On-colony PCR screening of putative transgenic P. tricornutum cells was performed as described by Nymark et al.26. Insertion of PtPDS-M1 in P. tricornutum genomic DNA was confirmed using the primer pair seq-fcpB-P-F (5′-ACATACCTTCAGCGTCGTCTTCACTG-3′) + PtPDS1-R (5′-CTAGGCTTCCACGAATTGACTAGGATCAAC-3′); similarly, eGFP was confirmed using eGFP-F (5′-CGTAAACGGCCACAAGTTCAG-3′) + eGFP-R (5′-AACTCCAGCAGGACCATGTG-3′).

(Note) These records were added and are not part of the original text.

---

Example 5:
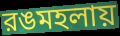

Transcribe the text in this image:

রঙমহলায়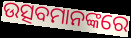
ଉତ୍ସବମାନଙ୍କରେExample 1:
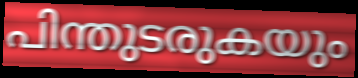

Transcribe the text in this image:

പിന്തുടരുകയും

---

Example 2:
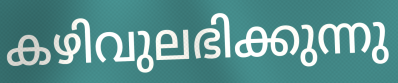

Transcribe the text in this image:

കഴിവുലഭിക്കുന്നു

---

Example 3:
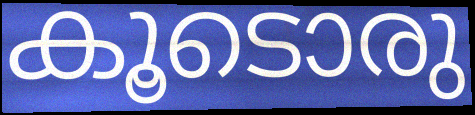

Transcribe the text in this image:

കൂടൊരു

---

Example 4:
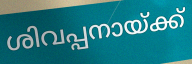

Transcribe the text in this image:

ശിവപ്പനായ്ക്ക്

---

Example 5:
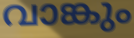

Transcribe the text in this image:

വാങ്കുംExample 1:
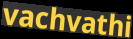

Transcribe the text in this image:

vachvathi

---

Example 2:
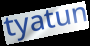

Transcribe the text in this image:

tyatun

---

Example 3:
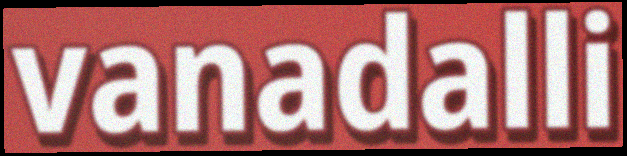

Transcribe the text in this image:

vanadalli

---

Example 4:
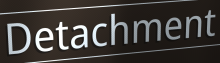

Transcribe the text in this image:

Detachment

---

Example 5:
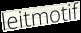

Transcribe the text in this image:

leitmotif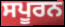
ਸਪੂਰਨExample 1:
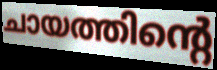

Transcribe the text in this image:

ചായത്തിന്റെ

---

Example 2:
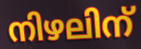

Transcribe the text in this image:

നിഴലിന്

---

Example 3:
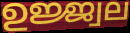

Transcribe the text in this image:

ഉജ്ജ്വല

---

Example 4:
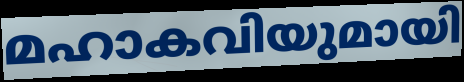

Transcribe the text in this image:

മഹാകവിയുമായി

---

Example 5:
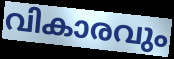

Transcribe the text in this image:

വികാരവും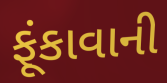
ફૂંકાવાનીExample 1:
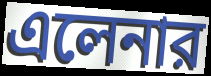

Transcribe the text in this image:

এলেনার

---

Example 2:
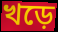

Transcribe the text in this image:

Southern hybridization of purified genomic DNA from transgenic lines was performed to confirm integration of pPtPDS1-M1 DNA in the P. tricornutum genome. A wet pellet weighing 3 g was lyophilized and subsequently used for high quality genomic DNA purification following the Dellaporta protocol73. KpnI-digested genomic DNA (9 µg) was resolved on a 1% agarose gel and neutral blotted to a HyBond-N + nylon membrane (GE Healthcare, Little Chalfont, UK) for Southern blotting using a DIG High Prime DNA Labelling and Detection Starter Kit I (Roche, Penzberg, Germany). Templates for DIG labeling were PCR amplified and gel-eluted. A template for the eGFP probe (606 bp) was amplified with eGFP-F and eGFP-R primers. Similarly, a template for the PtPDS1 probe (581 bp) was amplified with PtPDS1-F and PtPDS1-R primers, followed by the addition of XhoI restriction enzyme (New England BioLabs, Ipswich, USA) to the PCR reaction (incubated at 37 °C for 2 h), and gel-elution of a 581 bp fragment. DIG-labeled probes were hybridized at 54 °C overnight and stringency washed at 68 °C.

Western blot analysis

Expression of eGFP in transgenic P. tricornutum lines was validated by probing a western blot of 20 µg crude protein extract resolved on a 10% SDS-PAGE gel with an anti-TAG(CGY)FP antibody (Evrogen, Moscow, Russia) at a dilution of 1:5000 and a secondary antibody, goat anti-rabbit IgG conjugated to horseradish peroxidase (Bio-Rad, Hercules, USA) at a dilution of 1:3000. Chemiluminescence development of the western blot bound antibody was done using an EZ-ECL Kit (Biological Industries, Beit Haemek, Israel) according to the manufacturer’s instructions and imaged with a MicroChemi detection system (DNR Bio-Imaging Systems Ltd., Jerusalem, Israel).

Fluorescence microscopy

In vivo characterization of lines expressing eGFP was verified by fluorescence microscopy with filter sets 38 HE and 16 for visualization of eGFP and chlorophyll auto-fluorescence, respectively, using a Zeiss Imager A2 microscope (Carl Zeiss MicroImaging Inc., Germany) with a Zeiss AxioCamMRc mounted digital camera.